━━━━━ Records

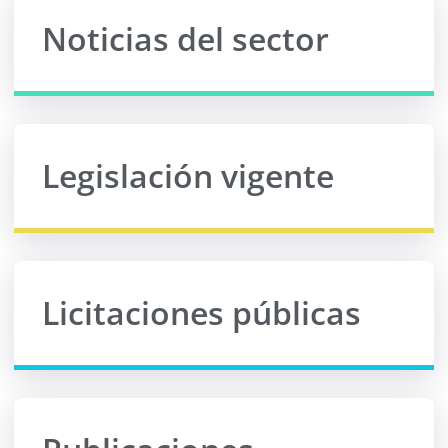
Noticias del sector
Legislación vigente
Licitaciones públicas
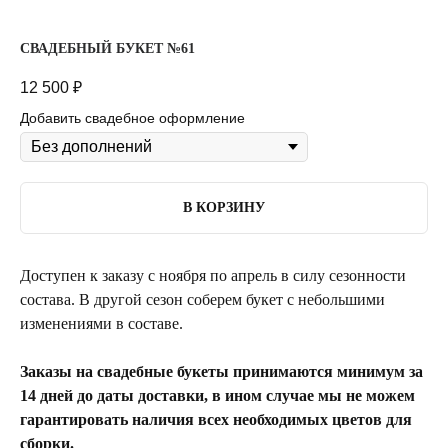
СВАДЕБНЫЙ БУКЕТ №61
12 500
₽
Добавить свадебное оформление
В КОРЗИНУ
Доступен к заказу с ноября по апрель в силу сезонности
состава. В другой сезон соберем букет с небольшими
изменениями в составе.
Заказы на свадебные букеты принимаются минимум за
14 дней до даты доставки, в ином случае мы не можем
гарантировать наличия всех необходимых цветов для
сборки.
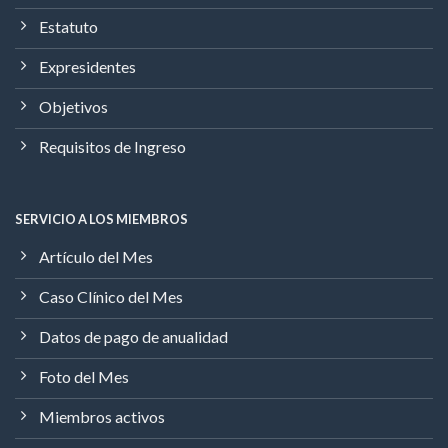
Estatuto
Expresidentes
Objetivos
Requisitos de Ingreso
SERVICIO A LOS MIEMBROS
Artículo del Mes
Caso Clínico del Mes
Datos de pago de anualidad
Foto del Mes
Miembros activos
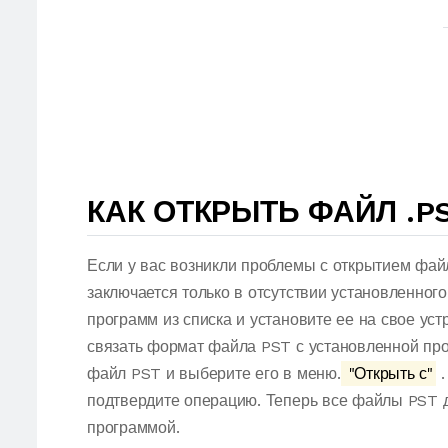
КАК ОТКРЫТЬ ФАЙЛ .P
Если у вас возникли проблемы с открытием фай
заключается только в отсутствии установленног
программ из списка и установите ее на свое ус
связать формат файла PST с установленной про
файл PST и выберите его в меню.
"Открыть с"
.
подтвердите операцию. Теперь все файлы PST 
программой.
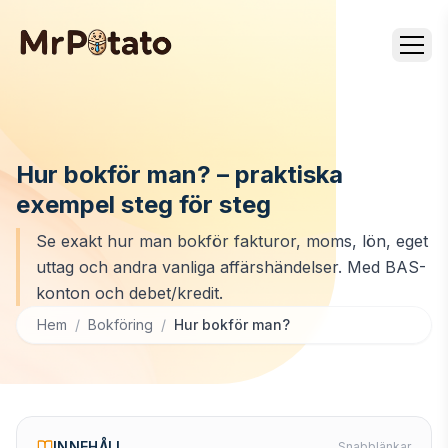
Hur bokför man? – praktiska
exempel steg för steg
Se exakt hur man bokför fakturor, moms, lön, eget
uttag och andra vanliga affärshändelser. Med BAS-
konton och debet/kredit.
Hem
/
Bokföring
/
Hur bokför man?
INNEHÅLL
Snabblänkar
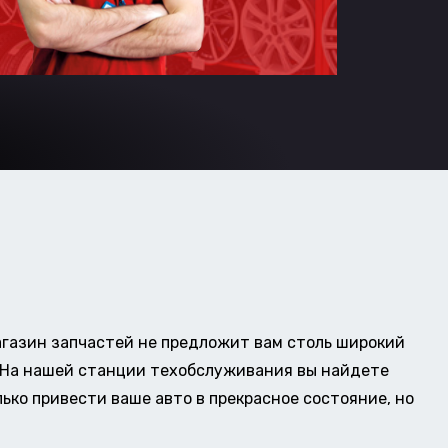
газин запчастей не предложит вам столь широкий
о. На нашей станции техобслуживания вы найдете
ько привести ваше авто в прекрасное состояние, но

━━━━━━━━━━

Task prompt: Could you write out the listing above again with "Foto del Mes" changed to "Imagen del Mes", keeping every other line the same and leaving out the pictures?

Written solution:
Noticias del sector
Legislación vigente
Licitaciones públicas
СВАДЕБНЫЙ БУКЕТ №61
12 500
₽
Добавить свадебное оформление
В КОРЗИНУ
Доступен к заказу с ноября по апрель в силу сезонности
состава. В другой сезон соберем букет с небольшими
изменениями в составе.
Заказы на свадебные букеты принимаются минимум за
14 дней до даты доставки, в ином случае мы не можем
гарантировать наличия всех необходимых цветов для
сборки.
Estatuto
Expresidentes
Objetivos
Requisitos de Ingreso
SERVICIO A LOS MIEMBROS
Artículo del Mes
Caso Clínico del Mes
Datos de pago de anualidad
Imagen del Mes
Miembros activos
КАК ОТКРЫТЬ ФАЙЛ .P
Если у вас возникли проблемы с открытием фай
заключается только в отсутствии установленног
программ из списка и установите ее на свое ус
связать формат файла PST с установленной про
файл PST и выберите его в меню.
"Открыть с"
.
подтвердите операцию. Теперь все файлы PST 
программой.
Hur bokför man? – praktiska
exempel steg för steg
Se exakt hur man bokför fakturor, moms, lön, eget
uttag och andra vanliga affärshändelser. Med BAS-
konton och debet/kredit.
Hem
/
Bokföring
/
Hur bokför man?
INNEHÅLL
Snabblänkar
газин запчастей не предложит вам столь широкий
о. На нашей станции техобслуживания вы найдете
ько привести ваше авто в прекрасное состояние, но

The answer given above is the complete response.